(Beginning of INPUT RECORDS)

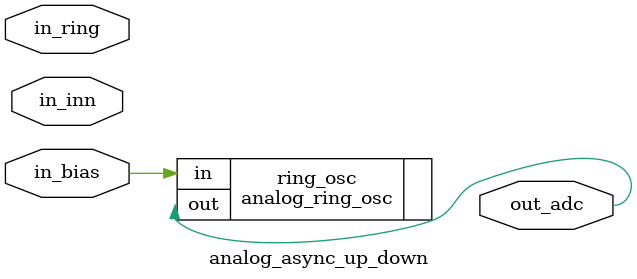
<source format=v>
module analog_async_up_down(
    input in_ring,
    input in_bias,
    input in_inn,
    output out_adc
);

wire ring_adc;

analog_1bit_adc one_bit_adc(
    .in(in_ring),
    .out(ring_adc)
);

analog_ring_osc ring_osc(
    .in(ring_adc),
    .in(in_inn),
    .in(in_bias),
    .out(out_adc)
);

endmodule

</source>
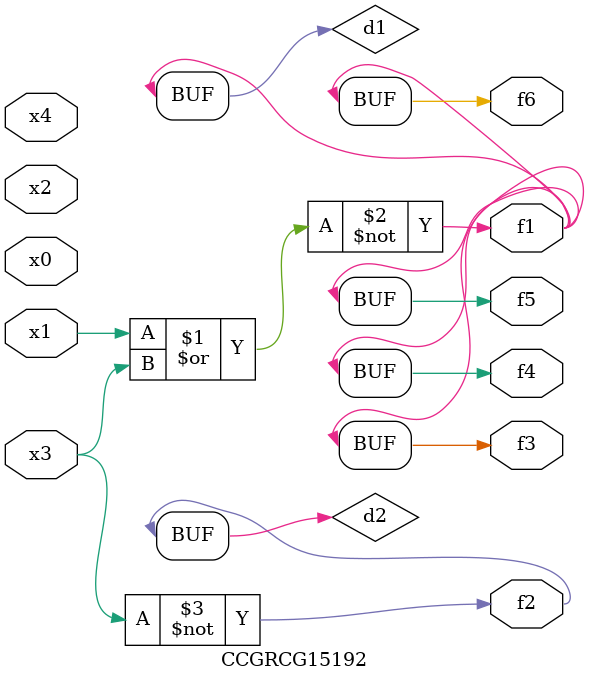
<source format=v>
module CCGRCG15192(
	input x0, x1, x2, x3, x4,
	output f1, f2, f3, f4, f5, f6
);

	wire d1, d2;

	nor (d1, x1, x3);
	not (d2, x3);
	assign f1 = d1;
	assign f2 = d2;
	assign f3 = d1;
	assign f4 = d1;
	assign f5 = d1;
	assign f6 = d1;
endmodule

</source>
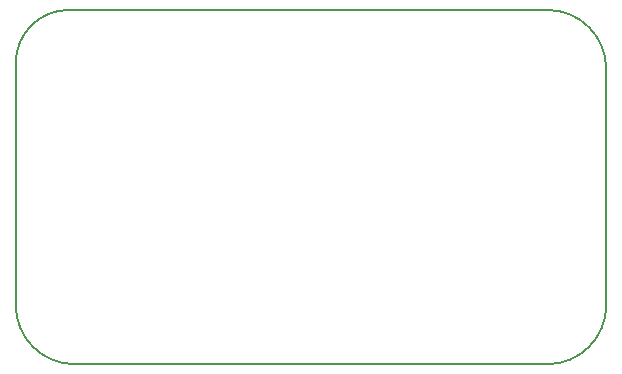
<source format=gm1>
G04 #@! TF.FileFunction,Profile,NP*
%FSLAX46Y46*%
G04 Gerber Fmt 4.6, Leading zero omitted, Abs format (unit mm)*
G04 Created by KiCad (PCBNEW 4.0.2-stable) date 01.11.2016 20:23:11*
%MOMM*%
G01*
G04 APERTURE LIST*
%ADD10C,0.100000*%
%ADD11C,0.150000*%
G04 APERTURE END LIST*
D10*
D11*
X150000000Y-100000000D02*
G75*
G03X155000000Y-95000000I0J5000000D01*
G01*
X155000000Y-75000000D02*
G75*
G03X150000000Y-70000000I-5000000J0D01*
G01*
X105000000Y-95000000D02*
G75*
G03X110000000Y-100000000I5000000J0D01*
G01*
X109500000Y-70000000D02*
G75*
G03X105000000Y-74500000I0J-4500000D01*
G01*
X105000000Y-95000000D02*
X105000000Y-74500000D01*
X155000000Y-95000000D02*
X155000000Y-75000000D01*
X110000000Y-100000000D02*
X150000000Y-100000000D01*
X109500000Y-70000000D02*
X150000000Y-70000000D01*
M02*

</source>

(End of INPUT RECORDS)

Write every entry out again exactly, images omitted.

<source format=v>
module analog_async_up_down(
    input in_ring,
    input in_bias,
    input in_inn,
    output out_adc
);

wire ring_adc;

analog_1bit_adc one_bit_adc(
    .in(in_ring),
    .out(ring_adc)
);

analog_ring_osc ring_osc(
    .in(ring_adc),
    .in(in_inn),
    .in(in_bias),
    .out(out_adc)
);

endmodule

</source>
<source format=v>
module CCGRCG15192(
	input x0, x1, x2, x3, x4,
	output f1, f2, f3, f4, f5, f6
);

	wire d1, d2;

	nor (d1, x1, x3);
	not (d2, x3);
	assign f1 = d1;
	assign f2 = d2;
	assign f3 = d1;
	assign f4 = d1;
	assign f5 = d1;
	assign f6 = d1;
endmodule

</source>
<source format=gm1>
G04 #@! TF.FileFunction,Profile,NP*
%FSLAX46Y46*%
G04 Gerber Fmt 4.6, Leading zero omitted, Abs format (unit mm)*
G04 Created by KiCad (PCBNEW 4.0.2-stable) date 01.11.2016 20:23:11*
%MOMM*%
G01*
G04 APERTURE LIST*
%ADD10C,0.100000*%
%ADD11C,0.150000*%
G04 APERTURE END LIST*
D10*
D11*
X150000000Y-100000000D02*
G75*
G03X155000000Y-95000000I0J5000000D01*
G01*
X155000000Y-75000000D02*
G75*
G03X150000000Y-70000000I-5000000J0D01*
G01*
X105000000Y-95000000D02*
G75*
G03X110000000Y-100000000I5000000J0D01*
G01*
X109500000Y-70000000D02*
G75*
G03X105000000Y-74500000I0J-4500000D01*
G01*
X105000000Y-95000000D02*
X105000000Y-74500000D01*
X155000000Y-95000000D02*
X155000000Y-75000000D01*
X110000000Y-100000000D02*
X150000000Y-100000000D01*
X109500000Y-70000000D02*
X150000000Y-70000000D01*
M02*

</source>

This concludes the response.